Crustacean creatures

Leggy lobsters are known the world over as a seafood delicacy. They come out at night and may be seen by divers on a night dive using their tail to skuttle backwards out of the light. Their big front claws keep divers at a distance. If you were close enough to shake a claw though it would be noticeable that the “left-handed crab” has a larger left hand claw.

Stripe-legged spiny lobsters are known in the Maldives as are the painted rock lobsters.  Caves and crevices of the reef are where they hide during the day and they prefer the sandy bottoms of reefs to feed on other hard shell creatures like molluscs.

Crabs frolic between worlds – the underwater world and the terrestrial world. There are crabs a plenty in the Maldives, characterized by the hidden tail as compared to the long muscular tails of lobsters.

Hermit crabs can surprise beach goers by suddenly becoming a walking seashell, then quickly retracting their legs and bodies back inside when approached.  This role as crab habitat is one reason tourists are discouraged from collecting seashells in sensitive marine environments like the Maldives.  The Maldives is known for several types of hermit crab, including the red hermit crab and the dark glove hermit crab.

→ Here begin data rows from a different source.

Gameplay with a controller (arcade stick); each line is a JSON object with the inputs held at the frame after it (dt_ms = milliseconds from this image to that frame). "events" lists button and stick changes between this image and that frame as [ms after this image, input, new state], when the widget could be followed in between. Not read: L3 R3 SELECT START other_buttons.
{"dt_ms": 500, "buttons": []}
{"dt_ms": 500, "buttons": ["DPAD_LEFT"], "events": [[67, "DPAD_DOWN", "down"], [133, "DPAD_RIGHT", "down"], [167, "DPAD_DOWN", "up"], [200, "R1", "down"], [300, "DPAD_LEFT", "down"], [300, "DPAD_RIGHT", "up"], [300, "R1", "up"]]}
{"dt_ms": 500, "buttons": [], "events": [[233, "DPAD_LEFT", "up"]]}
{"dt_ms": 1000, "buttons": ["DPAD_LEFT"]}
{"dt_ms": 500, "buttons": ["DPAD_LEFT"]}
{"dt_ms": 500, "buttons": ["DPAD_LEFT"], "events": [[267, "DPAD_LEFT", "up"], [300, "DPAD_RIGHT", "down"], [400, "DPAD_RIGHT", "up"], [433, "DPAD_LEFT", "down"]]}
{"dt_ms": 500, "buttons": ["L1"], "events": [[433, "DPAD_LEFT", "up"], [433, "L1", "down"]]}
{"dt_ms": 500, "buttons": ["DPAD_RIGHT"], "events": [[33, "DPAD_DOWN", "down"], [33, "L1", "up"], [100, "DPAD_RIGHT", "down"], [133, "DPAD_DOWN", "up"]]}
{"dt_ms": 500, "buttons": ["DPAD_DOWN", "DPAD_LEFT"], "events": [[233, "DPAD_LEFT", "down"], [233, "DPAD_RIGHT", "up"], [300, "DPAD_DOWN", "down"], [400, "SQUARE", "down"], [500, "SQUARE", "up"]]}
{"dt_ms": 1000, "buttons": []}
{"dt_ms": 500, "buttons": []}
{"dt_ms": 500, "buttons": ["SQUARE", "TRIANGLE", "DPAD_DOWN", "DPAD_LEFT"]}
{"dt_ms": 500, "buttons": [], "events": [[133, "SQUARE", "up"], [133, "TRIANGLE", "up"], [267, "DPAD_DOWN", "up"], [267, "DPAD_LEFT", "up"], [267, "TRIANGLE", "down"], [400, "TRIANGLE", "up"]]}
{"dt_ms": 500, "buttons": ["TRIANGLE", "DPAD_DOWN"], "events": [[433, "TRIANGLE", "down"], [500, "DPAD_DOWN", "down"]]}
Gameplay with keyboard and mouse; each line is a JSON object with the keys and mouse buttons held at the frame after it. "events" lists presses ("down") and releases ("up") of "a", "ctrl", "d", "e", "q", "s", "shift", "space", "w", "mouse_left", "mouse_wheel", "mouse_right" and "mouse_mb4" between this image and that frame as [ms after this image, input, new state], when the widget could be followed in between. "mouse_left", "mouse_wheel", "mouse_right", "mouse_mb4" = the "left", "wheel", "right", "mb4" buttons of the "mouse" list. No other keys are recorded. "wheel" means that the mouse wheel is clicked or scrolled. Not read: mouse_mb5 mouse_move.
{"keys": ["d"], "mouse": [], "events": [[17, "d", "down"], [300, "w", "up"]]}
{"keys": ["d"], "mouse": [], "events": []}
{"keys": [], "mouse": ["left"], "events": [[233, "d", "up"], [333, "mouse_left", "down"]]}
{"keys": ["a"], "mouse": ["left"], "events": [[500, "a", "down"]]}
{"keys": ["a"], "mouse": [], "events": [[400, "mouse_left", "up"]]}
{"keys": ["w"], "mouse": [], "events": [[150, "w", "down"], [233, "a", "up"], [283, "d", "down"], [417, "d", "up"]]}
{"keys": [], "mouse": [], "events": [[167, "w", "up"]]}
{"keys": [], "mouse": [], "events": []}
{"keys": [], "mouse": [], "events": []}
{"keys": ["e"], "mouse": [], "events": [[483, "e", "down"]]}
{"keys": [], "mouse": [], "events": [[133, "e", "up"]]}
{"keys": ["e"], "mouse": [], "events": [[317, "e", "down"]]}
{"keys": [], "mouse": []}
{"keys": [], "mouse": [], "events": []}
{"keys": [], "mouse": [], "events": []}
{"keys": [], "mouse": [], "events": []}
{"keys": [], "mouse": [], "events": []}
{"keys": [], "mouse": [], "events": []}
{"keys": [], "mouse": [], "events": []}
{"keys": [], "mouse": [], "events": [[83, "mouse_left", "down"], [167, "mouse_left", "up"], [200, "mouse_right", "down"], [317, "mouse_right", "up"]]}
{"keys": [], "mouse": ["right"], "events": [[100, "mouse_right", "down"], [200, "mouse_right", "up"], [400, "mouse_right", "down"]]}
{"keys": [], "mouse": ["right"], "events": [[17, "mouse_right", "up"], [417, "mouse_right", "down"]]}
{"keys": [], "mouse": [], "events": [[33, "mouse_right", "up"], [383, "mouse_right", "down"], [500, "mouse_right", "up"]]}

While hermit crabs are considered “false crabs”, with shorter back legs and a longer abdomen, “true crabs” have 4 walking legs in addition to their clawed arms at the front.  In the Maldives, these are the flat rock crabs, tropical land crabs and red spotted crabs to name a few.  In that space where the tide rises and falls, where the marine and terrestrial meet is where you’ll find flat rock crabs and ghost crabs.  The tropical land crab goes through water to land transformation.  Once it has acquired its final outer shell, it stays on land and goes back to the shores edge just to lay its eggs. On the other hand the red spotted crab is found under water hiding among the corals, one to watch out for when scuba diving.


Crustacean displays

Apart from the recognizable hardbacks of the sea, there are colorful crustaceans that inadvertently put on exciting displays.  Previously thought to be phytoplankton that light up the beaches at night with their bioluminescence, the cause of this phenomenon has now been identified as a type of crustacean. Due to a different type and duration of glow, the surreal neon blue beach effect actually comes from tiny ostracod crustaceans. At 1 millimetre to 1 inch in size, these small creatures are like stars shining brighter than would seem possible.  Photos of the dream-like beach have previously circulated on the internet explained as phytoplankton but are now being corrected as ostracod crustaceans, according to Cornell biology professor James Morin.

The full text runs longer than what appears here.